## PROBLEMS AND TASKS
- A) Return everything in the magnesium primer assessment from "Shortly after, a" down to "study cited therein.", word for word.
- B) Carry the assessment of the CanPrev magnesium primer onward from the point where it stops.

## EXTRACT
******

An Assessment of the Magnesium Primer by CanPrev

Table of Contents

Recently, Natural Calm Canada published a white paper on magnesium absorption – an arm’s length review of the peer-reviewed literature, by a PhD in microbiology, Dr. Jon-Paul Powers.

The white paper discredited certain claims in the natural health industry, particularly by marketers of magnesium glycinate – a good form of magnesium, but not one that has been proven superior.

Dr. Powers’ research made it clear that no credible studies have been published to date comparing magnesium glycinate with citrate. What research does exist suggests that the two are comparable, or that magnesium citrate may be more absorbable.

Shortly after, a leading magnesium glycinate brand released a document entitled “Magnesium Bis-Glycinate: Redefined. Redesigned.” and later, “Magnesium a Complete Primer”.

The papers came to our attention when we were asked to account for a study therein comparing magnesium glycinate to magnesium citrate. The study, however, was not available on PubMed, suggesting it had not been published or peer-reviewed.

Again, we outsourced the scientific analysis to experts: this time, to Dr. Alison Smith, PhD. The following is her critique of the primer and the study cited therein.

We also append a critical review of “Magnesium Bis-Glycinate: Redefined. Redesigned.”

Review of the White Paper: “Magnesium a Complete Primer”

******

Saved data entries
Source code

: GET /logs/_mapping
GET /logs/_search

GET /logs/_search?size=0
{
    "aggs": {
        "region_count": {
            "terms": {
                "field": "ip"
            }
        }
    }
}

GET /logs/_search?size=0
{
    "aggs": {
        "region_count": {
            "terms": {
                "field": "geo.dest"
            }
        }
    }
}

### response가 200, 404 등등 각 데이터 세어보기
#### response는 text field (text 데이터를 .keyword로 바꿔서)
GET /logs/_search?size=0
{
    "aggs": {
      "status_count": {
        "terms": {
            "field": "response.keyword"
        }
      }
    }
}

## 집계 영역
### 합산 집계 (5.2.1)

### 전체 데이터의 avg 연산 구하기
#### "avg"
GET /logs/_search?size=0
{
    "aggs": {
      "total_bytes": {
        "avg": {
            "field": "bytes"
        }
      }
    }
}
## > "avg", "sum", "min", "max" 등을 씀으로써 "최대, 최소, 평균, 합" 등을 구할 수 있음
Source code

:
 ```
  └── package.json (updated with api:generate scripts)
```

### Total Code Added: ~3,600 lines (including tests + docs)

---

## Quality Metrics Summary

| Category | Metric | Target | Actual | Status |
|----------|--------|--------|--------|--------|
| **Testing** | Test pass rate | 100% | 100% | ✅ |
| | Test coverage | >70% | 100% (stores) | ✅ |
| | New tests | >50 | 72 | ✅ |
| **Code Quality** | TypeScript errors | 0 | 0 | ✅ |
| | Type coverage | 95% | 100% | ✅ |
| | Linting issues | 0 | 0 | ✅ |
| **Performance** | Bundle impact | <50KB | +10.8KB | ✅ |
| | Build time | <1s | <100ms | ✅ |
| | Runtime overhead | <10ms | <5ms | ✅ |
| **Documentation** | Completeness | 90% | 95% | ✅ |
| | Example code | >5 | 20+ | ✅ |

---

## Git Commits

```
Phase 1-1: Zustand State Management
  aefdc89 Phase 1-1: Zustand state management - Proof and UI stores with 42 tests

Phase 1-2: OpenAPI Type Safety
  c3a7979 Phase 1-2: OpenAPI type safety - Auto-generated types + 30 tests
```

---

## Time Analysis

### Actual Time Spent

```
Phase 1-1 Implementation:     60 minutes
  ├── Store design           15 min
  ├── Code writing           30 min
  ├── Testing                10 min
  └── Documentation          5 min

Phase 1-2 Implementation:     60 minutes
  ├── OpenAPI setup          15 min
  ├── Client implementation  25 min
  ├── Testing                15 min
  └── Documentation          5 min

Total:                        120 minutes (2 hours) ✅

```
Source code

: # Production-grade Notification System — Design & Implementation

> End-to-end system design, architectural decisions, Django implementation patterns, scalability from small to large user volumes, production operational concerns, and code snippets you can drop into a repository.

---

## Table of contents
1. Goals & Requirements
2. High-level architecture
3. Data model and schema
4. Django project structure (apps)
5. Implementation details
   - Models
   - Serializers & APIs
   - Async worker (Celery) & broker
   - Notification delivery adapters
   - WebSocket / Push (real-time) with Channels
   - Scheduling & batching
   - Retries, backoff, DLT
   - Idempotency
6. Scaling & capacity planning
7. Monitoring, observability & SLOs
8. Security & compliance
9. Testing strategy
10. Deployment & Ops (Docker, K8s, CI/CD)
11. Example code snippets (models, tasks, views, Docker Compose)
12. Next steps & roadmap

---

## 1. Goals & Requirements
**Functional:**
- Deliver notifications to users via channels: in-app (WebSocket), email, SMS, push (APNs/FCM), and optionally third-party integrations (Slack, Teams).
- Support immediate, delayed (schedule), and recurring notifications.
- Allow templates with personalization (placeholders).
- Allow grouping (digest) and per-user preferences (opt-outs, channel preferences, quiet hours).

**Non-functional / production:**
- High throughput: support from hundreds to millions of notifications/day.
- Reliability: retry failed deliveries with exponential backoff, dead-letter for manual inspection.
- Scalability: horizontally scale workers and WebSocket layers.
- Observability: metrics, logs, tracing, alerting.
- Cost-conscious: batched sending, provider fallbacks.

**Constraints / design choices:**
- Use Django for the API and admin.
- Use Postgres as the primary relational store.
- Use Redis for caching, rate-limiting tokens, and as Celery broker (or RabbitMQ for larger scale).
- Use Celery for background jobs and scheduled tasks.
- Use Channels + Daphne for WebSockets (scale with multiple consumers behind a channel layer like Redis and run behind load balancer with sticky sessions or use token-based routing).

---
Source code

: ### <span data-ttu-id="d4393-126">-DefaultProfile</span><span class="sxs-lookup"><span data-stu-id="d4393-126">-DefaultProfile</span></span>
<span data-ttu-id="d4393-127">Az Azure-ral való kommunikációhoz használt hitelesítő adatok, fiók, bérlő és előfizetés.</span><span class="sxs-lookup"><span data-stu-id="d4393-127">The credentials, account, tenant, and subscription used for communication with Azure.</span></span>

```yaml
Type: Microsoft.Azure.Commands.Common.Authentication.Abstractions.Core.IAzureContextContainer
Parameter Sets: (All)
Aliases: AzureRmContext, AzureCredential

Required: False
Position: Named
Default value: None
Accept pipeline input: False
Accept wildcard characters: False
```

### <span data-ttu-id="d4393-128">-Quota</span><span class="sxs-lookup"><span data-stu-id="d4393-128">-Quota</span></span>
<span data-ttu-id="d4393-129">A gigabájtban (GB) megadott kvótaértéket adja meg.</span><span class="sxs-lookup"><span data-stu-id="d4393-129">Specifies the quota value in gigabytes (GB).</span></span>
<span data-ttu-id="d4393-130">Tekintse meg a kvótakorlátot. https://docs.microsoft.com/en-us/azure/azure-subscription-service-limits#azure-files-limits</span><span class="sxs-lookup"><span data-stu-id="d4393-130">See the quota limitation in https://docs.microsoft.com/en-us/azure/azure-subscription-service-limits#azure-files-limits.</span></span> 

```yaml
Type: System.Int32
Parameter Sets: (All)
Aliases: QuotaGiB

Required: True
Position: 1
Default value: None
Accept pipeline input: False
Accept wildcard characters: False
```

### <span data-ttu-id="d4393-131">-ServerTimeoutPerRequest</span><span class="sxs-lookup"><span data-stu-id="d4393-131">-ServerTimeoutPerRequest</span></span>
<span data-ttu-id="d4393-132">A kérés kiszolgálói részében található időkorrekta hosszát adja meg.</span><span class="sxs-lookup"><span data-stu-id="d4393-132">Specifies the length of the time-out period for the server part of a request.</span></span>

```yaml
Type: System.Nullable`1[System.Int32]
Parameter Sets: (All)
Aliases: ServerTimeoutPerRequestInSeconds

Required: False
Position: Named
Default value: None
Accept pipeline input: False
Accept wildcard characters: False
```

******

## SET OF ANSWERS
- A)
Shortly after, a leading magnesium glycinate brand released a document entitled “Magnesium Bis-Glycinate: Redefined. Redesigned.” and later, “Magnesium a Complete Primer”.

The papers came to our attention when we were asked to account for a study therein comparing magnesium glycinate to magnesium citrate. The study, however, was not available on PubMed, suggesting it had not been published or peer-reviewed.

Again, we outsourced the scientific analysis to experts: this time, to Dr. Alison Smith, PhD. The following is her critique of the primer and the study cited therein.

- B)
By: Alison Smith, Ph.D

General Comments:

  • Magnesium a Complete Primer is a 68-page white paper released in May 2017 by a Canadian magnesium glycinate company. It contains information pertaining to magnesium function, dietary sources, deficiency, absorption, and the brand’s magnesium products. The current analysis will focus on the topic of magnesium absorption on pages 35-40.
  • The document contains some references (pg. 50); however, most of the information pertaining to magnesium absorption is not referenced. The one reference used to support their claim is misleading and does not meet appropriate scientific standards.

Specific Comments:

  1. Pg. 36.“…the further away you travel from the stomach, the less acidic the environment becomes. The less acidic the environment, the harder it is for magnesium ions to remain soluble.” This information is not referenced and is therefore misleading. The author uses this statement to build toward their claim that magnesium amino acid chelates (like magnesium bis-glycinate) are superior to magnesium salts (like magnesium citrate etc.); however, there are no studies to support that claim.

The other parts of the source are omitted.